What I'm interested in knowing is how people adjust for such cases. Perhaps this question is too broad for this website, but I remember always hearing stats professors point these problems out, yet not provide any sort of solution, other than to be careful about how you interpret the statistics.

Furthermore, as much as I like standardizing by subtracting the mean and dividing by some form of standard deviation, the problem with this is that it's extremely hard to interpret to a layperson. With my current position in particular, it is necessary for the public to be able to replicate whatever calculations we make whenever possible, so having it at least be accessible to laypersons is extremely important. However, I welcome all answers, technical or not - but I would strongly prefer methods accessible to laypersons of statistics.

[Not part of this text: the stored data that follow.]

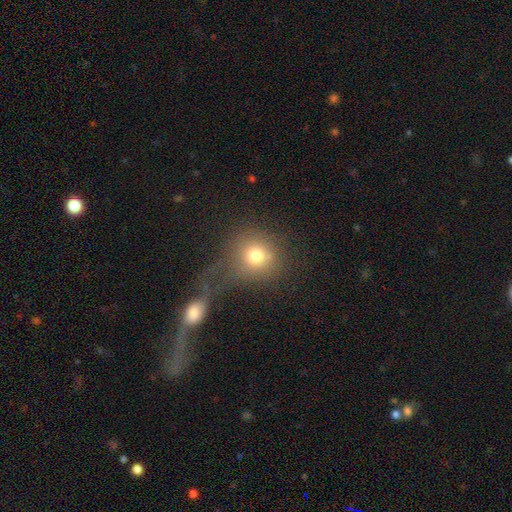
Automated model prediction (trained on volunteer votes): This is likely a smooth galaxy (73%). How rounded: clearly round (86%). Merging: marginally none (40%).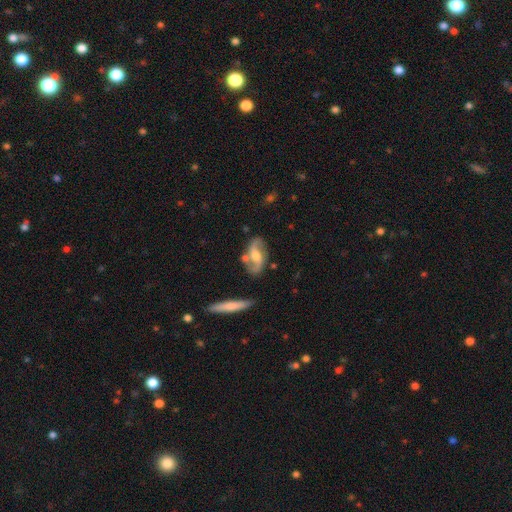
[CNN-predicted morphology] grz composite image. It shows a featured or disk galaxy (78%) with a weak bar (43%), 2 (91%) loose (54%) spiral arms (93%) and a moderate central bulge (60%). Merging: none (70%).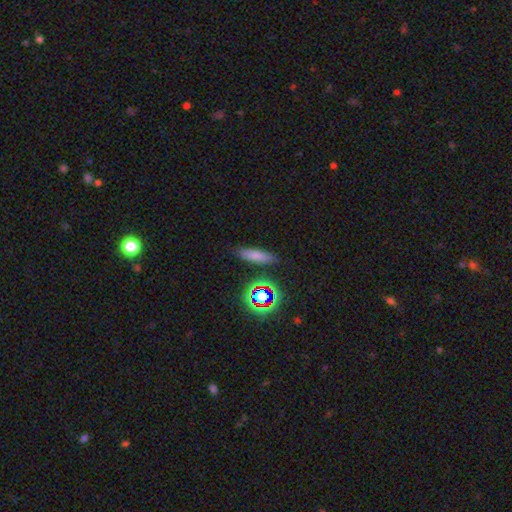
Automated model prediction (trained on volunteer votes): Smooth or featured: smooth — 71% (star or artifact — 17%)
How rounded: cigar-shaped — 58% (in between — 38%)
Merging: none — 83% (minor disturbance — 12%)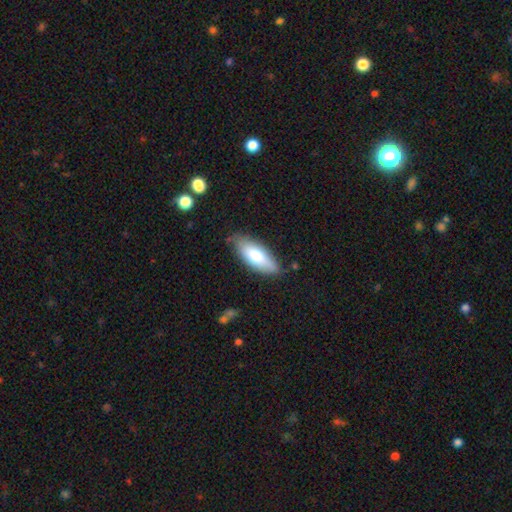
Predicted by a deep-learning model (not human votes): Morphology: type=smooth (74%); roundness=in between (73%); merging=none (77%).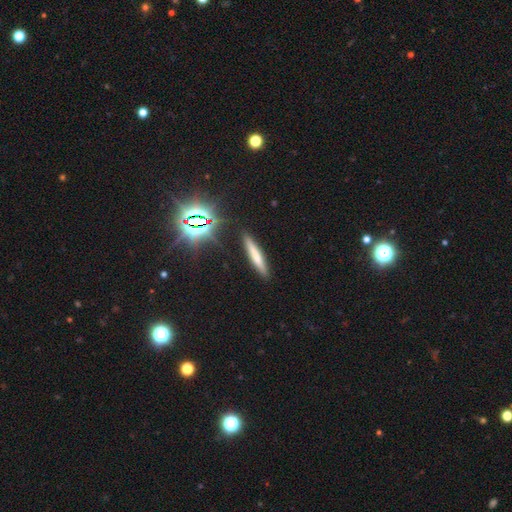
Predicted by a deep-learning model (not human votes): Smooth or featured? Predicted: smooth (p=0.62). How rounded? Predicted: cigar-shaped (p=0.93). Merging? Predicted: none (p=0.90).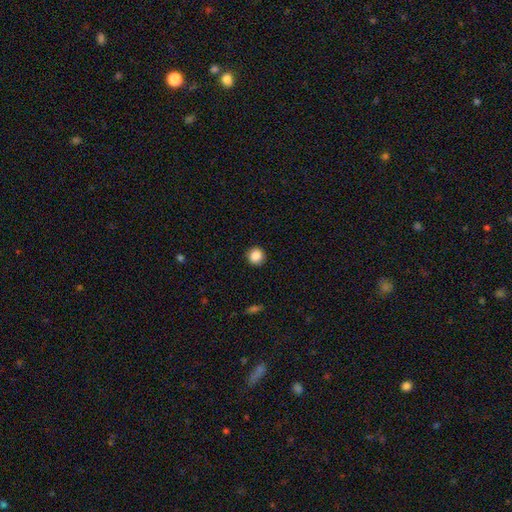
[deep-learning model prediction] Smooth or featured? smooth (88%)
How rounded? round (94%)
Merging? none (91%)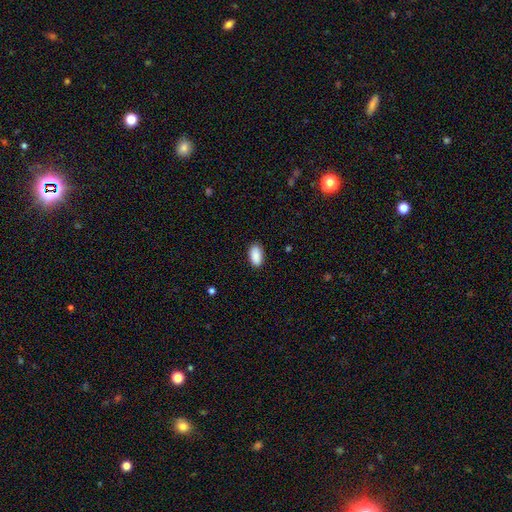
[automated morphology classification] A smooth galaxy with no disk features (90%) that is in between round and cigar-shaped (95%).

Vote fractions:
- Smooth or featured? smooth: 90% / star or artifact: 6% / featured or disk: 4%
- How rounded? in between: 95% / round: 3% / cigar-shaped: 3%
- Merging? none: 88% / minor disturbance: 9% / major disturbance: 2% / merger: 1%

• +1 This is an important question that recurs frequently, often in the guise of ranking recommendations. Recently, in a comment thread, I made a tiny initial stab at suggesting a principled strategy. It considers prior information, the different variances, and a loss function associated with the decision (which is a ranking of the entities in this case). – whuber Mar 24 '16 at 20:20

## 1 Answer

(Empirical) Bayesian approach: As @whuber mentions, I think the most natural approach is a Bayesian approach, or possibly even an empirical Bayesian approach.

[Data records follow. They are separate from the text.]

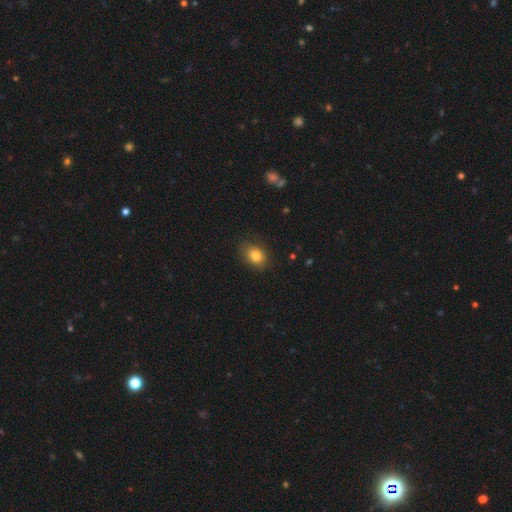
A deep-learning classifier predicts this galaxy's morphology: This is clearly a smooth galaxy (82%). How rounded: likely in between (62%). Merging: likely none (79%).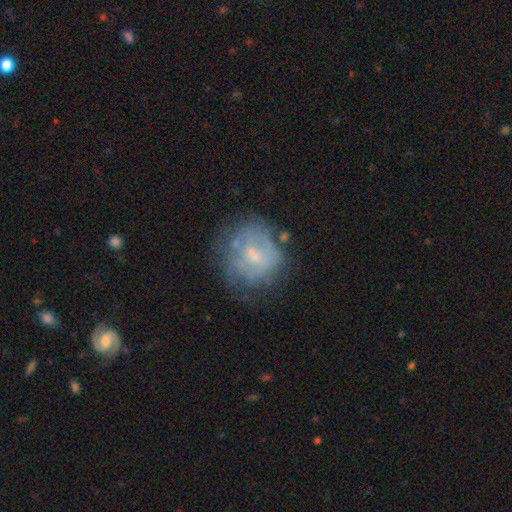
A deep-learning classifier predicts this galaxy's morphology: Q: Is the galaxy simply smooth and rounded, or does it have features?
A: featured or disk — 55%.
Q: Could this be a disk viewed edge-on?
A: no — 98%.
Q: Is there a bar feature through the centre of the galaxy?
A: no — 70%.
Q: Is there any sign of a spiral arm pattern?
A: no — 66%.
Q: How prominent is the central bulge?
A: small — 55%.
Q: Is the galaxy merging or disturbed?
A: none — 53%.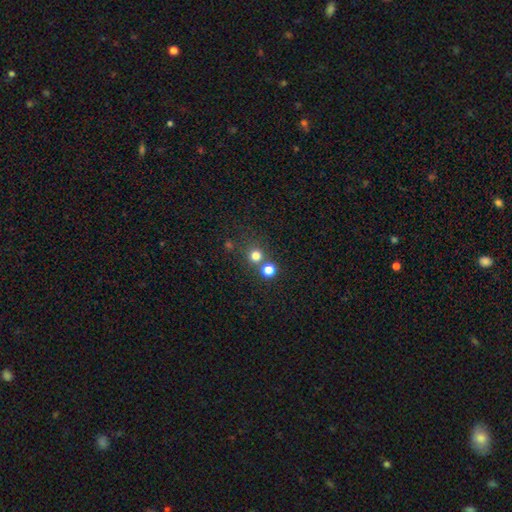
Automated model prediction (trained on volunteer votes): Smooth or featured? smooth (75%)
How rounded? round (92%)
Merging? none (66%)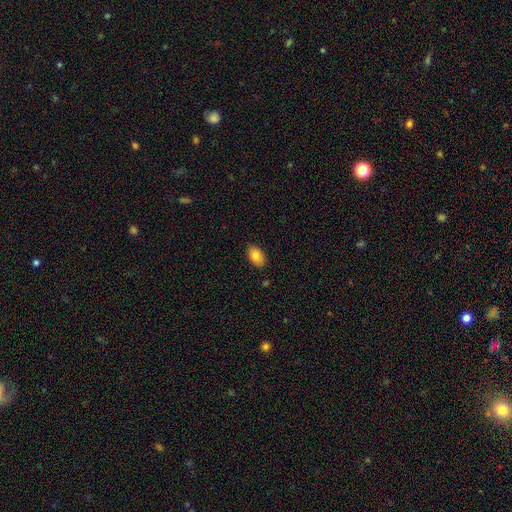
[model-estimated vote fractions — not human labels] Morphology: type=smooth (84%); roundness=in between (92%); merging=none (87%).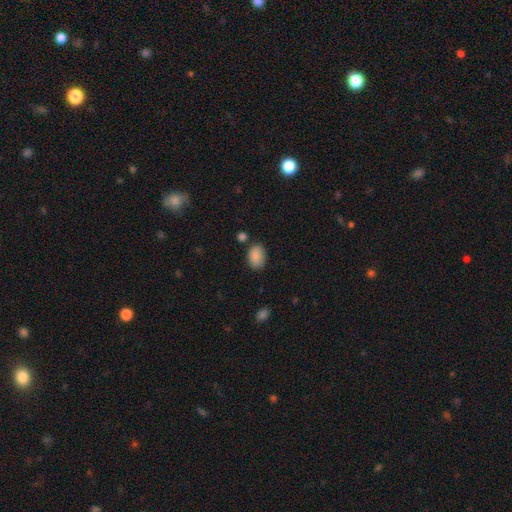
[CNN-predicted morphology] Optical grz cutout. It shows a smooth galaxy with no disk features (88%) that is in between round and cigar-shaped (84%). Merging: none (75%).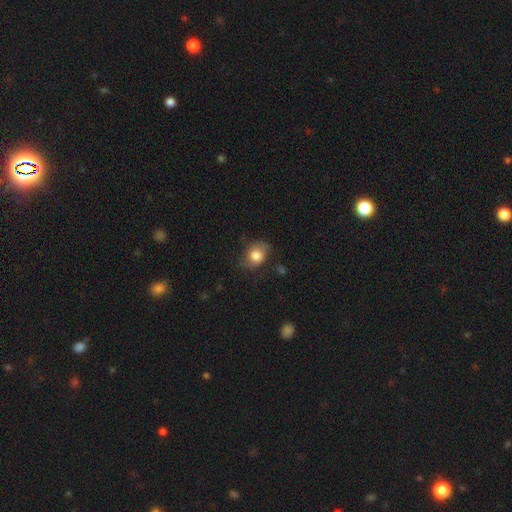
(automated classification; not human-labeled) smooth_or_featured: smooth (p=0.78) [alt: featured or disk p=0.13]
how_rounded: round (p=0.54) [alt: in between p=0.45]
merging: none (p=0.64) [alt: minor disturbance p=0.26]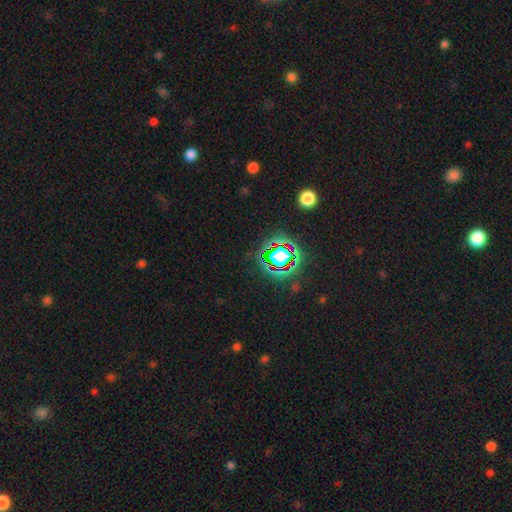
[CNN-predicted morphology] This is likely a star or artifact rather than a galaxy (80%).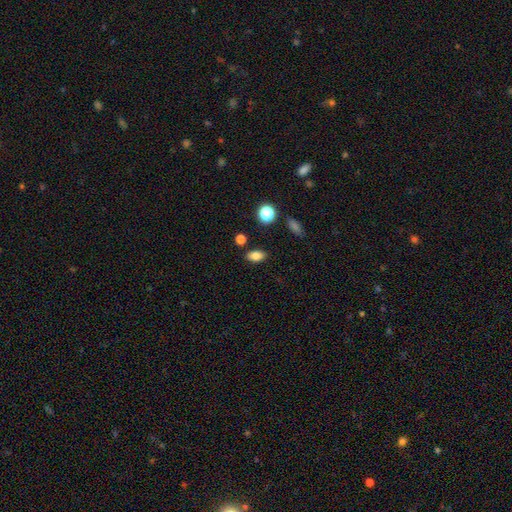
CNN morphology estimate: Smooth or featured: smooth — 82% (star or artifact — 11%)
How rounded: in between — 86% (round — 11%)
Merging: none — 84% (minor disturbance — 10%)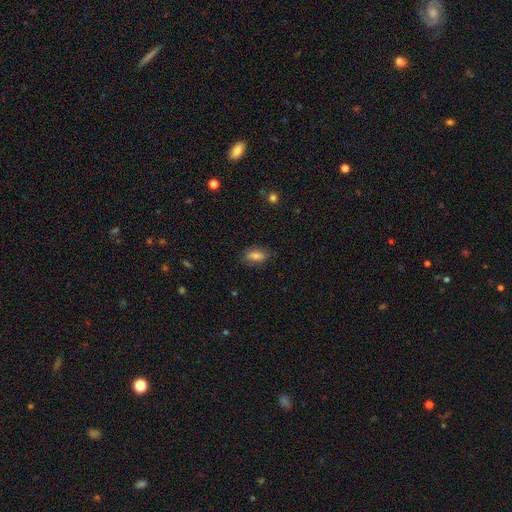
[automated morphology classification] Smooth or featured: smooth — 80% (featured or disk — 10%)
How rounded: in between — 86% (cigar-shaped — 8%)
Merging: none — 80% (minor disturbance — 15%)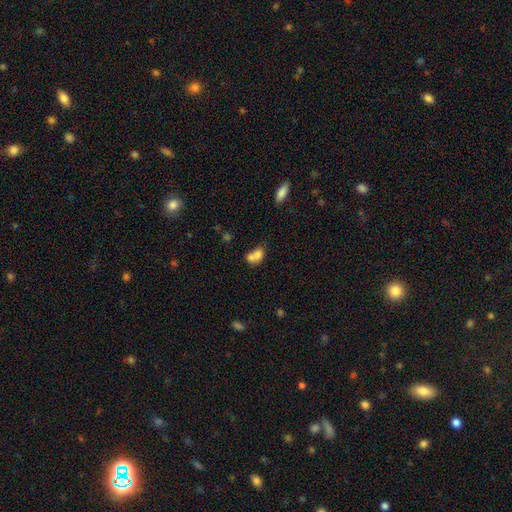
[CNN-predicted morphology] smooth 74%, featured or disk 16%, star or artifact 10%. Down the decision tree: how rounded — in between (60%); merging — merger (65%).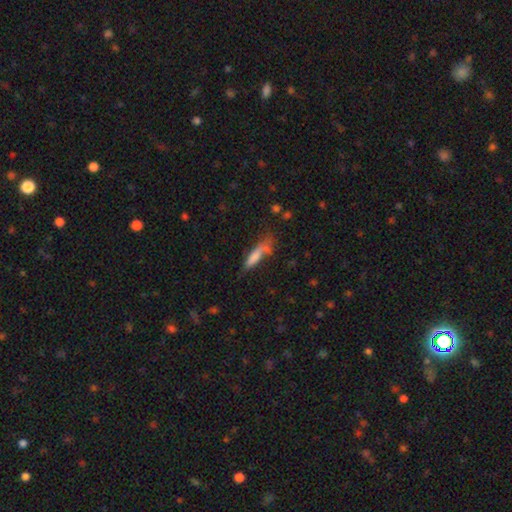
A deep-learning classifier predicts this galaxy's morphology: smooth_or_featured: smooth (p=0.74) [alt: featured or disk p=0.18]
how_rounded: cigar-shaped (p=0.72) [alt: in between p=0.26]
merging: none (p=0.47) [alt: minor disturbance p=0.27]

In particular, let's call the true entity scores $e_j$ for $j=1,\dotsc,m$. To estimate these you have data $X_{j1},\dotsc, X_{jn_j}$ for each $j$. Note that $n_j$ is different in each case.

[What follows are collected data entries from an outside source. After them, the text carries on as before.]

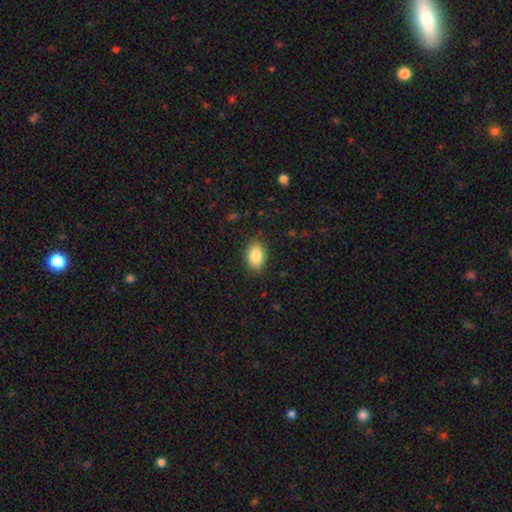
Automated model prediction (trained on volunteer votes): smooth-or-featured: smooth: 86% | star or artifact: 8% | featured or disk: 6%
  how-rounded: in between: 88% | round: 11% | cigar-shaped: 2%
  merging: none: 86% | minor disturbance: 10% | major disturbance: 3% | merger: 1%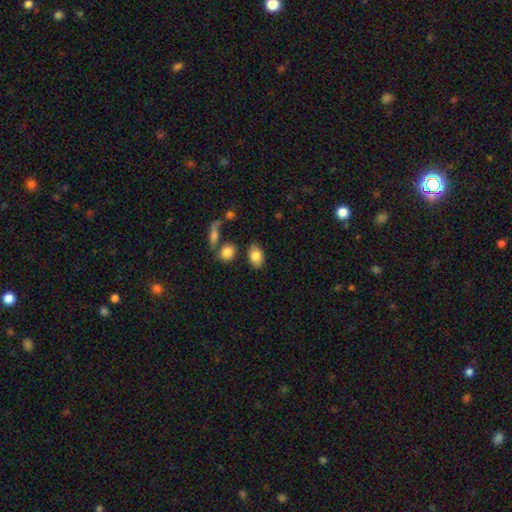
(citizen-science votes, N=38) Smooth or featured? 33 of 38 (87%) said smooth. How rounded? 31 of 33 (94%) said in between. Merging? 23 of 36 (64%) said none.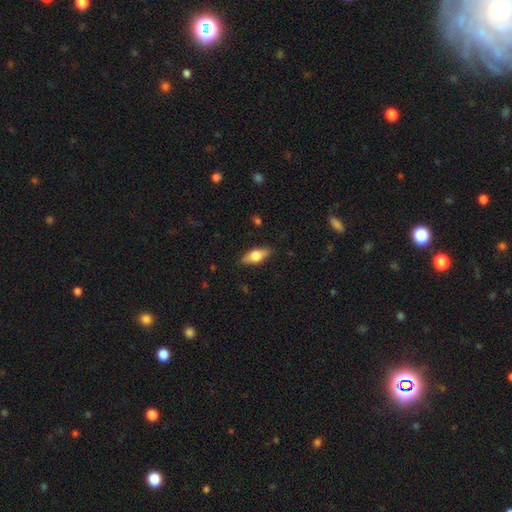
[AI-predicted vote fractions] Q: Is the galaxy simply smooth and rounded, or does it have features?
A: smooth — 59%.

Now assume you have a prior $g$ for the $e_j$, i.e. $e_j \sim g$, then rather than estimating $e_j$ by the sample mean $\hat{e_j} = \frac{\sum_{i=1}^{n_j}X_{ij}} {n_j}$, you could take the posterior mean:

$$\tilde{e_j} = \mathbb E[e_j | X_{j1}, \dotsc, X_{jn_j}]$$

This approach would even work if you don't want to put a prior $g$ on these scores; instead you could learn the prior $g$ from your data. This is called Empirical Bayes. Bradley Efron recently wrote a paper on how to do this "almost" nonparametrically ("almost" because he does not do actual nonparametrics, but considers flexible exponential families with many parameters). For a simpler approach, David Robinson has a very nice blog post, where he elaborates on this idea based on the example on determining the best batters (i.e. rank based on average hits the players gets).

Ad-hoc frequentist approach: Another approach which in my opinion is a lot more ad-hoc, but has the advantage of being simpler and possibly easier to explain, is to use the lower bound of a ($1-\alpha$) confidence interval of the parameter for the ranking of these entity scores. For example, if $\hat{\sigma}_j$ is the standard deviation estimate based on the $n_j$ samples for the $j$-th entity score, then you could rank based on:

$$\bar{e_j} = \hat{e_j} - \frac{\hat{\sigma}_j}{\sqrt{n_j}}z_{1-\frac{\alpha}{2}}$$

Here $z_{1-\frac{\alpha}{2}}$ is the $1-\frac{\alpha}{2}$ quantile of a standard Normal distribution (could use more elaborate schemes of course). This has the advantage of accounting for sample size directly and being simple to compute; but again I think it is quite ad-hoc. [There was a quite famous blog post by someone using such an approach for his internet company; I cannot find it right now unfortunately. Maybe someone that reads this can also point me to that post.]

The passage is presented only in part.